The nearly 2,000 lots offered this past May by the three major houses (Christie’s, Sotheby’s, and Phillips) grossed just over $2 billion; the equivalent sales last May brought in more than $2.8 billion—a gloomy decline. Another ominous statistic: Sotheby’s, the only publicly traded auction house of the three major houses, reported a 2018 income of $108.6 million, down from $118.8 million in 2017. For the first quarter of 2019, the auction house declared a loss of $7.1 million—worse than its $6.5 million loss for the equivalent period last year. One can perhaps attribute Sotheby’s decline to poor business decisions or structural issues, resulting in their recent decision to sell the company back to private hands for $3.7 billion. But one wonders if this regression is reflective of the secondary market as a whole (as privately held entities, Christie’s and Phillips do not report their profits and losses).

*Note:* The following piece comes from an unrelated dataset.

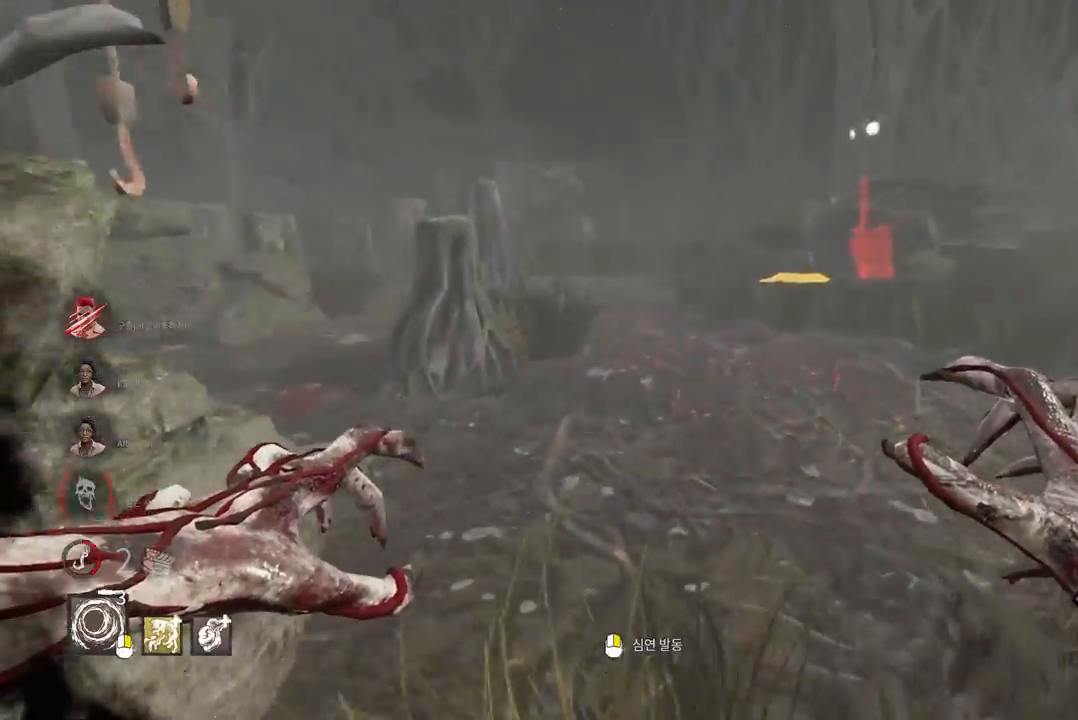
{"keys": ["w"], "mouse": [], "events": [[183, "a", "down"], [333, "a", "up"]]}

Another interesting fact: the number of guaranteed lots declined at both Christie’s and Sotheby’s from this time last year. In his New York Times preview of the spring sales, Scott Reyburn noted that this reflects seller confidence in the market; that these sellers don’t need the guarantees, and are confident enough to take on the risk that the good ol’ fashion auction model is all about. But seen another way: could the lack of guarantees reflect hesitation on the part of third-party guarantors—including the (possibly cash-strapped) auction houses themselves?

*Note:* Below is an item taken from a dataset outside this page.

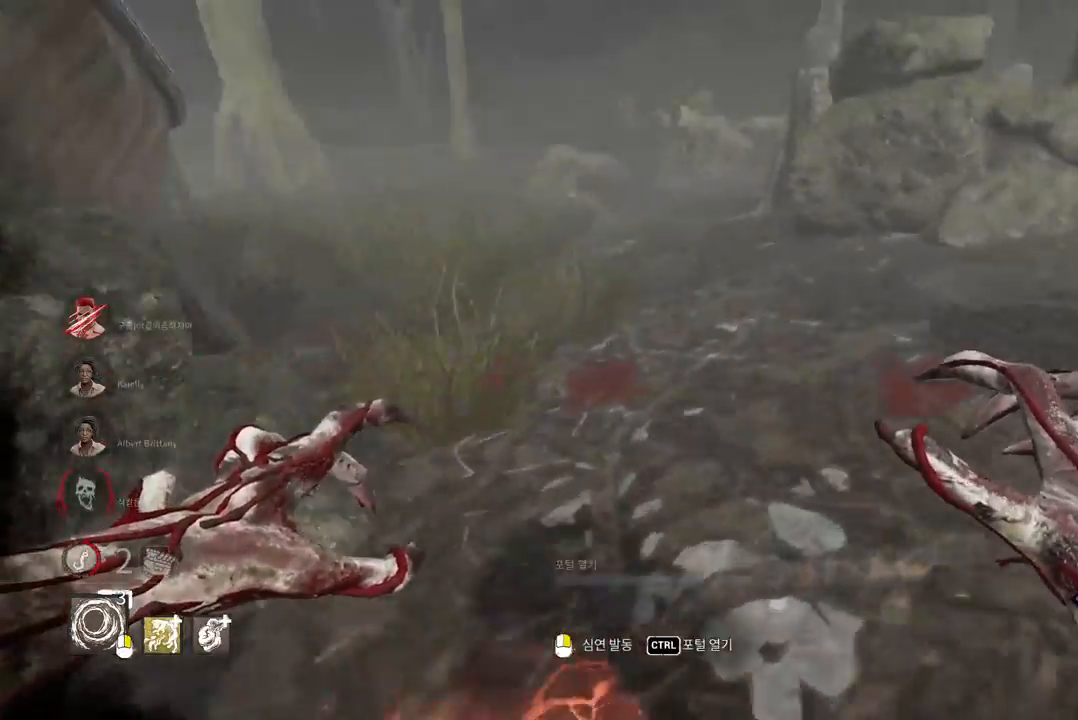
{"keys": ["w"], "mouse": [], "events": []}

When we start to break down the sales themselves, the statistics get more nuanced. The “less good” news first: the Impressionist and Modern market generally continues to slow. Christie’s and Sotheby’s New York Imp and Mod day sales each sold below their aggregate estimates, respectively selling only 72% of their lots. Sotheby’s New York’s Imp and Mod evening sale came in just under $350 million, with the lion’s share of the revenue coming from the highlight of the spring season: a spectacular, luminous painting from Claude Monet’s haystacks series, which sold for $110.7 million—the new record for any Impressionist work at auction.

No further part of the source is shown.